_Exercise directions_: Repeat exactly the lines of the entries below from the one with "index mcp: (348, 523)" through the one with "ring dip: (509, 1056)", both ends included, and nothing else.

_Extracted entries_:
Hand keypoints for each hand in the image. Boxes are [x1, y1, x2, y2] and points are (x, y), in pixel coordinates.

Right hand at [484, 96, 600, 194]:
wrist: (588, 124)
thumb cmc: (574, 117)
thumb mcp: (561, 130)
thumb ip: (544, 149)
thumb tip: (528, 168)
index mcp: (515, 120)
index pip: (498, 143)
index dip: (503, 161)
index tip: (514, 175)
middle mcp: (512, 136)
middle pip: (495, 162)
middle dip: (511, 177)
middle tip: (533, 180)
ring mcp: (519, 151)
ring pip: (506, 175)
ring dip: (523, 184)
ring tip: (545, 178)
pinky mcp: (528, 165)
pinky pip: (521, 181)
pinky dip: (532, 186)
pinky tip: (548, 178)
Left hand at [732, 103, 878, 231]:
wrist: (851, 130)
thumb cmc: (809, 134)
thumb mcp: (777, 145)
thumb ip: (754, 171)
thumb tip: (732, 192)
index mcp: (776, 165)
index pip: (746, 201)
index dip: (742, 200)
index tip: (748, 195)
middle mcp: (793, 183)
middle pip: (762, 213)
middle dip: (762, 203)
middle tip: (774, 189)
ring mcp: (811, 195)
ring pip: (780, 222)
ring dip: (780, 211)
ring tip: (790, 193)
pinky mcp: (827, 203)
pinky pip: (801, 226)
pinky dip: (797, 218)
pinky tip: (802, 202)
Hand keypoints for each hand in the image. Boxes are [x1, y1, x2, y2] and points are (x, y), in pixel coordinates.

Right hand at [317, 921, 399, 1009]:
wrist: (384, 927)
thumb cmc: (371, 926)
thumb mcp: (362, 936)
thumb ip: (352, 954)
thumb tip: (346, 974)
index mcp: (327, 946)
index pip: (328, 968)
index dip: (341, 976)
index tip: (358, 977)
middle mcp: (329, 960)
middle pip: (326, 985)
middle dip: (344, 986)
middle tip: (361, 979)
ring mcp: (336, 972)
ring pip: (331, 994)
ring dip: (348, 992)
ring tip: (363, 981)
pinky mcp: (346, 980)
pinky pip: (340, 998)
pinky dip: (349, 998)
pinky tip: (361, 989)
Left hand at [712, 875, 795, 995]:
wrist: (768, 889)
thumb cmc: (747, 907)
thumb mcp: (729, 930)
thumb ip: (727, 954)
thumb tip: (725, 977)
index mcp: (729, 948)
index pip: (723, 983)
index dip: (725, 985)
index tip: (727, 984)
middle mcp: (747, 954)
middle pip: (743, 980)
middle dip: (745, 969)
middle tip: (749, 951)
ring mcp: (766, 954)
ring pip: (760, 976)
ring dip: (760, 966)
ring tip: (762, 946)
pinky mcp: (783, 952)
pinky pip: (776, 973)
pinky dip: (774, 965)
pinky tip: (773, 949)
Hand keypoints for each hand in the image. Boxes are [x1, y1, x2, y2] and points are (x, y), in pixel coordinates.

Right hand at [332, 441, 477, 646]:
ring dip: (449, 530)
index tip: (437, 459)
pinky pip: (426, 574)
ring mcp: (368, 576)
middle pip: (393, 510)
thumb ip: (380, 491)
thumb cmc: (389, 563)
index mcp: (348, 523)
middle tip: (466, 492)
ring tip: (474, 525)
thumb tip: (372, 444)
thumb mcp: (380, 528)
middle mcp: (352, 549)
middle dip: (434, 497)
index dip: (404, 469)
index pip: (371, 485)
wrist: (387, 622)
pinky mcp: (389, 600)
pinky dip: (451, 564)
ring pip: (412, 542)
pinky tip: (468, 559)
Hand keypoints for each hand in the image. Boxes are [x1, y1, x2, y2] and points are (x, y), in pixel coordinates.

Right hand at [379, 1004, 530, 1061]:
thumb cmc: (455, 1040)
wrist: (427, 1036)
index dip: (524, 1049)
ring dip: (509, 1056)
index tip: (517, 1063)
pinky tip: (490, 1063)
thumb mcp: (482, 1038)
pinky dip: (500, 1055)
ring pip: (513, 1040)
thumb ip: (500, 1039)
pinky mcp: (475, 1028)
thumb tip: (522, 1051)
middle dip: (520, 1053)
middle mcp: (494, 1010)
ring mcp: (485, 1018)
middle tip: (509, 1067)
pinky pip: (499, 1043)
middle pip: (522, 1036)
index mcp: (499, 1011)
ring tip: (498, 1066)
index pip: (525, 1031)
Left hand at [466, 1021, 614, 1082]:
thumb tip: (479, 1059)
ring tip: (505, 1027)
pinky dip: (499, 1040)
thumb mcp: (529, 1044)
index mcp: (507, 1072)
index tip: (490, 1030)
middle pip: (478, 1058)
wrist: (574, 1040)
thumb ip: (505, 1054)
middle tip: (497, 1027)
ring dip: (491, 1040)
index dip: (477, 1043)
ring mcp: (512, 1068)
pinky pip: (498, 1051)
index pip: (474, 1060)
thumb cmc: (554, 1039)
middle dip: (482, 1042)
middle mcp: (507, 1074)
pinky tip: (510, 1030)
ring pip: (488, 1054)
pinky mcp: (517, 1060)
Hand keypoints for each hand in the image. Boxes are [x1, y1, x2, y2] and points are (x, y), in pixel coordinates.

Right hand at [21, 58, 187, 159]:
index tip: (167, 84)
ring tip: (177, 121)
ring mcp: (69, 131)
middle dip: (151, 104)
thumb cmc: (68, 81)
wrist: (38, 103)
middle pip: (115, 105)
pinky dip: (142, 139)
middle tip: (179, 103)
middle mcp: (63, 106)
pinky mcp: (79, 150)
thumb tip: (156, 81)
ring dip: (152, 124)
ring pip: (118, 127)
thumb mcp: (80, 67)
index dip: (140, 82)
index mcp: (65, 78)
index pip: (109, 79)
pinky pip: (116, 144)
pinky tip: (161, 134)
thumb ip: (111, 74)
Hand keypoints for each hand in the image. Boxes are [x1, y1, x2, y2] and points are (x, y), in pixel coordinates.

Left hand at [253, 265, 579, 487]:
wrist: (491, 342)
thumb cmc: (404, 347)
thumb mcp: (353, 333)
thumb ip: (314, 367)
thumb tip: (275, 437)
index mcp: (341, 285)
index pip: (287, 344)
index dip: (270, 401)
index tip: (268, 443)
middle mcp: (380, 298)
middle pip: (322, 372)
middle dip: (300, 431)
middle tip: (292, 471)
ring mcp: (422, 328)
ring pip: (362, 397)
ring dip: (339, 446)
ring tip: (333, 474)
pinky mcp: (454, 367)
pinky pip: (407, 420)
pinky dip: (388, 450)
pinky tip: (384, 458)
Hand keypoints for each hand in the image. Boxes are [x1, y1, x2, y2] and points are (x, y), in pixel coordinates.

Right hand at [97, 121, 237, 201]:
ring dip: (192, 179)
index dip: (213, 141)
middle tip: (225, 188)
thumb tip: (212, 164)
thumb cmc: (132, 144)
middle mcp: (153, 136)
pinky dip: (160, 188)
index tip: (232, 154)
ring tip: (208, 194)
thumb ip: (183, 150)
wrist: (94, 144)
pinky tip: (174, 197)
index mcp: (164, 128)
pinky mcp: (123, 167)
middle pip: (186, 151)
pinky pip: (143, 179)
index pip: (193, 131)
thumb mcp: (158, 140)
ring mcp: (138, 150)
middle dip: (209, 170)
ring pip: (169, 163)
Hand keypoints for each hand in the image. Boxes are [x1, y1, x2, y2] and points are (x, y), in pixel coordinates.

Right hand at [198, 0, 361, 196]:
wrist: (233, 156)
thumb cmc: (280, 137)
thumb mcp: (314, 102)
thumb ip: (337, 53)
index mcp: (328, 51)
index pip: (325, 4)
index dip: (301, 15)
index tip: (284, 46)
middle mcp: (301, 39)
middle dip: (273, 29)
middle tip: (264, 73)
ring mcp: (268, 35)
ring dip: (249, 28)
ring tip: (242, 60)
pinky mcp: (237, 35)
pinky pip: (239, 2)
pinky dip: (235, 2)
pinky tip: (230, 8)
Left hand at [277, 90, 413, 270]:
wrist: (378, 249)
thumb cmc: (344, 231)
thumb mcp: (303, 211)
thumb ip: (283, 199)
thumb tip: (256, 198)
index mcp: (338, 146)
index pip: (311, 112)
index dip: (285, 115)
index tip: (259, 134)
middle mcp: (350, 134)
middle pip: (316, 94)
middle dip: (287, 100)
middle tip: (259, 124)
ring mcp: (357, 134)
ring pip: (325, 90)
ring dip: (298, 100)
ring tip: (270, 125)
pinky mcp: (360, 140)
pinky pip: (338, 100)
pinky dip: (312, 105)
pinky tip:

_Answer box_:
index mcp: (348, 523)
middle tip: (466, 492)
ring tip: (474, 525)
thumb tip: (372, 444)
thumb mcp: (380, 528)
middle mcp: (352, 549)
middle dip: (434, 497)
index dip: (404, 469)
index pip: (371, 485)
wrist: (387, 622)
pinky mcp: (389, 600)
pinky dip: (451, 564)
ring pip: (412, 542)
pinky tip: (468, 559)
Hand keypoints for each hand in the image. Boxes are [x1, y1, x2, y2] and points are (x, y), in pixel coordinates.

Right hand at [379, 1004, 530, 1061]:
thumb cmc: (455, 1040)
wrist: (427, 1036)
index dip: (524, 1049)
ring dip: (509, 1056)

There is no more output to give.